On a fatalement changé d'habitude de consommation depuis l'ouverture de la «bamboche démocratique» du général Henri Namphy, président du Conseil National de Gouvernement et la politique de libéralisation et d'abattement des barrières douanières dont le ministre Leslie Delatour était le porte-étendard. On est sorti de l'acassan (AK-100) pour adopter le «corn flakes» nous mettant à la mode des États-Unis, la plupart des jeunes des nouvelles générations n'ont jamais goûté à la bouillie de banane «bannann graje», la patate au lait, le bon riz au lait. Ils ne connaissent pas non plus les plats classiques du petit-déjeuner haïtien comme le foie avec du cresson et de la banane, le maïs moulu avec hareng saur et légume, mayi ak fèy. Ils n'ont jamais savouré un bon tchaka.

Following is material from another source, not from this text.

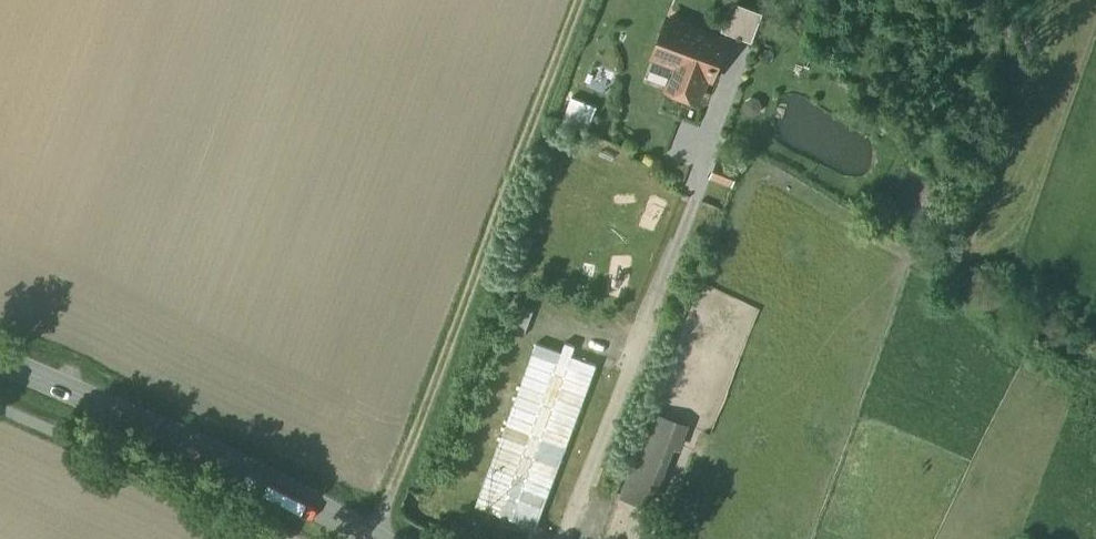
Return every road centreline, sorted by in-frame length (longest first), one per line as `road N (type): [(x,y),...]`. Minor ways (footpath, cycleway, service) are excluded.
road 1 (track): [(371,538),(574,0)]
road 2 (secondary): [(372,538),(174,438),(0,364)]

Heureusement que l'on ait maintenu la tradition du «bouyon tèt kabrit»... Parce que nous n'avons jamais modernisé notre agriculture et à défaut d'industrie de transformation, nous sommes à l'heure des produits dominicains, charcuterie, salami douteux, vivres alimentaires de toutes sortes, fruits et légumes, autour de deux millions d'œufs par jour, toutes sortes de produits d'emballage, poulet de chair, sans parler des produits cosmétiques par où l'invasion de nos voisins a commencé à la fin des années 1970.

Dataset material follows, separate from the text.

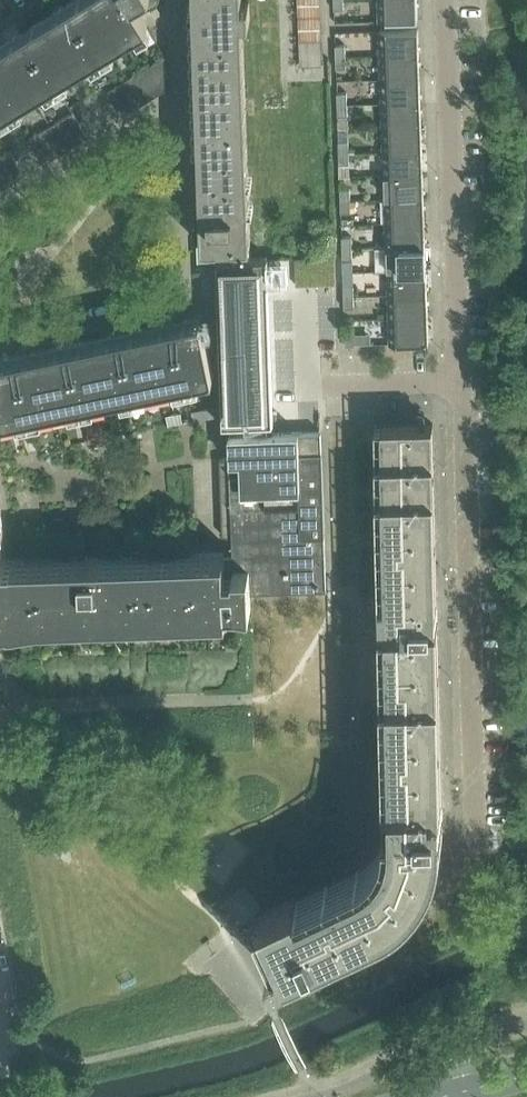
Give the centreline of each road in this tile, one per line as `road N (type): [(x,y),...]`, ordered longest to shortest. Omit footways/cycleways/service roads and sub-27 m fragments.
road 1 (residential): [(482,837),(444,0)]
road 2 (residential): [(184,87),(0,201)]
road 3 (residential): [(192,292),(184,87)]
road 4 (residential): [(0,343),(172,313),(192,292)]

Vivre en Haïti demande de plus en plus de revenu et de ressources, s'approvisionner dans les supermarchés devient de plus en plus inaccessible ; même acheter des fruits, des légumes des marchandes de rue et dans les marchés publics devient plus coûteux. Un indice de référence, la marmite de citron. Il faut aujourd'hui entre 400 et 500 gourdes pour l'acheter. En seulement deux années, la facture hebdomadaire du supermarché a augmenté dans des proportions alarmantes, 50% au moins, voire... Quand on doit acheter de la viande pour la semaine, la tension monte à la caisse, au moment de payer. On ne s'en rend pas compte, mais cela agit sur nous, sur nos nerfs. On parle de plus en plus de cas d'hypertension artérielle et d'accidents cardiovasculaires. Le coût de la vie, y faire face, les multiples obligations devenues de plus en plus difficiles à affronter, les tensions sociopolitiques sont autant d'éléments à prendre en compte dans la réalité des Haïtiennes et des Haïtiens d'aujourd'hui. Et l'on parle d'ajuster le prix du carburant, produit stratégique qui a une incidence certaine sur l'augmentation du coût de la vie ; le transport des biens marchandises d'un point à l'autre du territoire, impose une hausse des prix de tous les produits que nous consommons ou que nous utilisons dans la construction, etc. Des crises d'ACV en augmentation, à chaque fois, notre société n'est pas loin de l'infarctus...

Notre pays est en train de vivre un immense drame qui devrait inquiéter quant à notre avenir. A côté de l'important flux migratoire vers le Chili, le Brésil, la République dominicaine et d'autres destinations, ceux qui pensent à partir désormais, c'est toute une catégorie de gens aisés, des entrepreneurs qui ont réussi leur vie, des professionnels proches de l'âge de la retraite, stressés et inquiets pour leurs vieux jours dans un pays bloqué, sans issue, sans la garantie de pouvoir trouver des soins de santé de qualité que la réalité de l'âge et des maladies qui viennent avec leur imposera. Ils sont préoccupés par l'impossibilité de pouvoir une fin de semaine se rendre à la plage, la seule activité, le seul loisir que l'on peut s'offrir encore dans notre pays quand on en a les moyens. Routes bloquées ici et là, bandits prenant la société en otage sans capacité de réponse des dirigeants; perspective zéro de développement, de croissance économique et de progrès social ; nos villes, entre temps, se sont dégradées, déconstruites, les tâches minimales de nettoyage et de collecte des ordures n'y sont pas assumées, les marchés de rue, les motocyclettes, l'insécurité sont devenus notre réalité repoussante, écœurante; l'État n'est nulle part pour signifier son existence entre autres préoccupations et anomalies, à côté de la hausse constante, vertigineuse du coût de la vie dont le prix du pâté haïtien est un indice flagrant... Haïti, un horizon bouché...

Mais qui cela préoccupe-t-il ? nos dirigeants?